Tribal sources in northern Yemen said Monday that six fugitives of al-Qaida branch in the Arabian Peninsula, who had been declared dead by the Yemeni government in an air-strike last weekend, are alive, including the group's military commander Kasim al-Raimy, local media reported.
"The six militants attended on Saturday a banquet in Abydah tribe to thank God for their survival from the air raid that targeted their
two cars on Friday in a desert valley in the northern governorate of al-Jawf," local Marib Press quoted tribal sources close to al-Qaida
survival Aiydh al-Shabwani as saying.
Local witnesses also told Marib Press that they saw all the six members of the al-Qaida branch who were the target last Friday by a Yemeni warplane attending a banquet and they were not injured except that al-Raimy was slightly wounded in his abdomen due to the air raid.
Last Friday, the Yemeni Defense Ministry said that six members of al-Qaida group, including two top regional leaders, were killed in an air raid targeting their two cars in northern Yemen.

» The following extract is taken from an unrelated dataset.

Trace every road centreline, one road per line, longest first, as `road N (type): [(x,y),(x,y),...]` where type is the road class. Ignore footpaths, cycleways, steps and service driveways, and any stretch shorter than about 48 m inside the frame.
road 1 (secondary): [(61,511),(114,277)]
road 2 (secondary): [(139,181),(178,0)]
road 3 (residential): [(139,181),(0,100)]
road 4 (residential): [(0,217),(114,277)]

The ministry's website cited security official sources as saying that "the six al-Qaida militants were confirmed to be killed, including Kasim al-Raimy, the military commander of al- Qaida in the Arabian Peninsula and Ammar Abadah, the leader of al- Qaida group in al-Jawf province."
Yemen, the ancestral homeland of al-Qaida world network leader Osama bin Laden, has launched intensified military and security operations against the terrorist group, including a number of air raids, after the group boasted that it was behind the failed attempt to bomb Detroit-bound passenger plane.